* _Extract to read_
++++++

Education in the future. Submission to UNESCO. 2020
Home > Blogs > Education in the future. Submission to UNESCO. 2020

Education in the future. Submission to UNESCO. 2020

UNESCO issued a consultation on Education in the Future. This is our submission to that consultation.

Education in the future has to make dramatic changes. It is not fit for purpose. A major error is the notion that education means institutional learning – generally in a school, college or university. It also assumes that most useful learning occurs via a process called teaching and that covering a curriculum in an institution somehow automatically produces educated people. If teaching was so effective then every child would pass every test that was imposed on them. The fact that this process is very inefficient is largely ignored within the educational establishment.

I have spent most of my working life supporting learning in organisations. (Only recently have I been involved in the learning of young people in what we call Self Managed Learning (SML) College.) In my role as CEO of a European business school I gathered together a team of experienced researchers to look at learning in organisations. We researched many thousands of managers and professional people across organisations around the world. We wanted to know what makes them effective at work. They all talk about things that they have learned but very little reference is made to education, training, colleges, universities, courses etc. Indeed, not just from our research, but that conducted by a number of universities in the UK and in the USA has shown that the maximum contribution of education and training to the performance of a professional person is about 10 to 20%. (See Burgoyne and Reynolds, 1997; Cunningham et al., 2004; Eraut, 1998; Eraut et al., 1998; McCall et al, 1988; Wenger, 1998.) Most of the useful learning that we gain comes from what tends to be dismissed (by officialdom) as informal learning, such as from peers, family, travel, reading, etc, etc. In our own research we have identified over 80 useful learning modes outside schooling. Some of these are summarised in Cunningham et al, 2004.

++++++

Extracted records
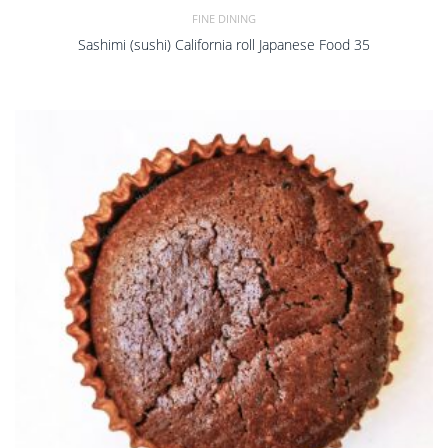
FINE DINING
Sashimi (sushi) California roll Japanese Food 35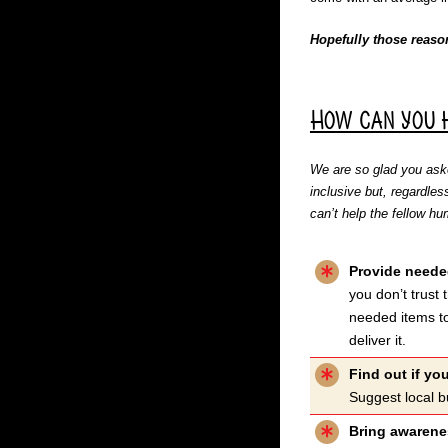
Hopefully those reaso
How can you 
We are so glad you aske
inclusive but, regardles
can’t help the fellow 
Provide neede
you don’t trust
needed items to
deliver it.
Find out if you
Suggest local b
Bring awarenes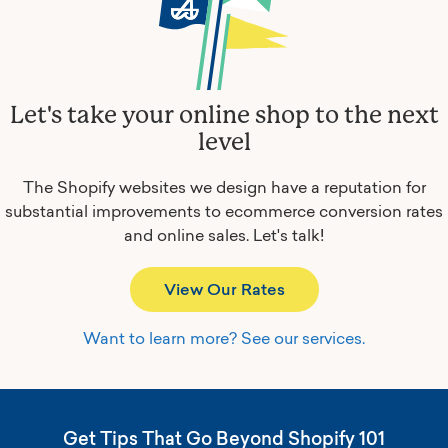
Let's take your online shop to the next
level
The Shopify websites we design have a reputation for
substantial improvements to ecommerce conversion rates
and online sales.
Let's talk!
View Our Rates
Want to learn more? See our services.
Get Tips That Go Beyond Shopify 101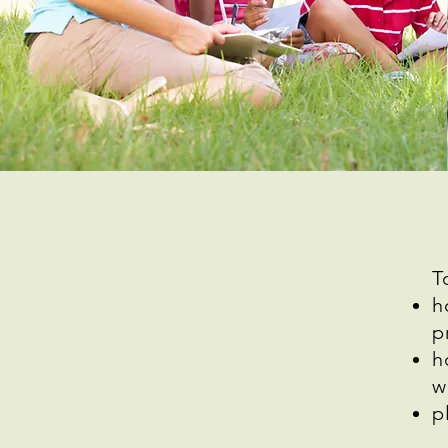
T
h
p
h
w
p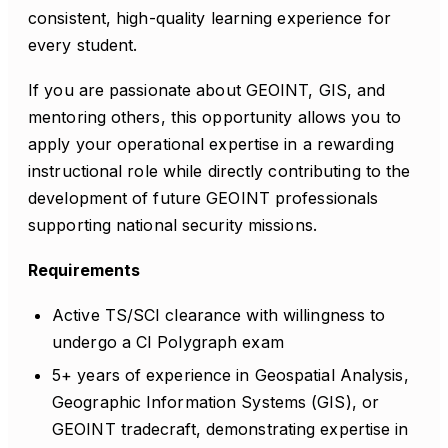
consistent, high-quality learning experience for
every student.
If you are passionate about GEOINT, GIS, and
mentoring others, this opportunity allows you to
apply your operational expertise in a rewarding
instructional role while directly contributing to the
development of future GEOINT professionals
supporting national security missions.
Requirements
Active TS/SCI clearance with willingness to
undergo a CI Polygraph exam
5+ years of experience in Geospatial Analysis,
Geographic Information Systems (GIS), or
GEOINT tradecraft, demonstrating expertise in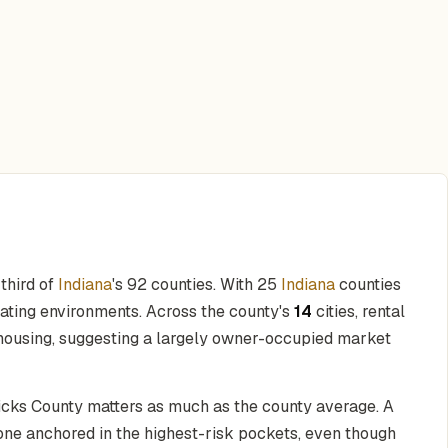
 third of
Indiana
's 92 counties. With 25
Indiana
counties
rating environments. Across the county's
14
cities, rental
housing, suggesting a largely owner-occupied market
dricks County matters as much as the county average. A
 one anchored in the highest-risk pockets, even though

++++++

* _Instructions for the task_
Continue the submission to UNESCO on the future of education, starting right after its last sentence.

* _Output for this exercise_
This evidence can come as a bit of a shock to people in the educational world. One reason for the shock is that by and large educational institutions do not follow up the people who have attended them to find out what impact that education has had on their lives. We started from the opposite end, which was to find out what made adults effective and particularly what learning had helped them to become effective.

In our research we questioned people about what particular processes had helped them to become effective. The most often mentioned word was ‘experience’. When we pursued in greater depth, through extensive interviews, what people meant by ‘experience’ the answers were many and varied. Reference was made to having had challenging projects, having had a good boss to work to, travelling to other countries, getting help from a coach, and so on. There was no obvious pattern to these answers – people varied enormously in terms of those experiences that had helped them to learn to be effective.

This research has been in the world of work. When I have done sessions with adults outside the world of work asking them about their wider life, including family and community, the value of education and training drops to an even lower figure. For instance, parents often comment on all sorts of ways that they learn to be a parent. These include having role models, reading books, watching TV and films, talking to other parents, and so on. I ask these adults about their role in the wider life of the community, with friends or sports teams. Then things get mentioned such as their own friendships that have helped them to understand how to get on well with other people or how they have learned to take up leadership roles through being mentored by somebody.

Solutions to the problem of institutional education

Notions of the future are problematic. We cannot predict the global situation even a year ahead – witness the pandemic. What is apparent is that the ability to learn to deal with new and unpredictable situations is a sine qua non for homo sapiens. Learning to learn is not, though, about more formal courses, which only trap people into a false complacency about their preparedness for the future.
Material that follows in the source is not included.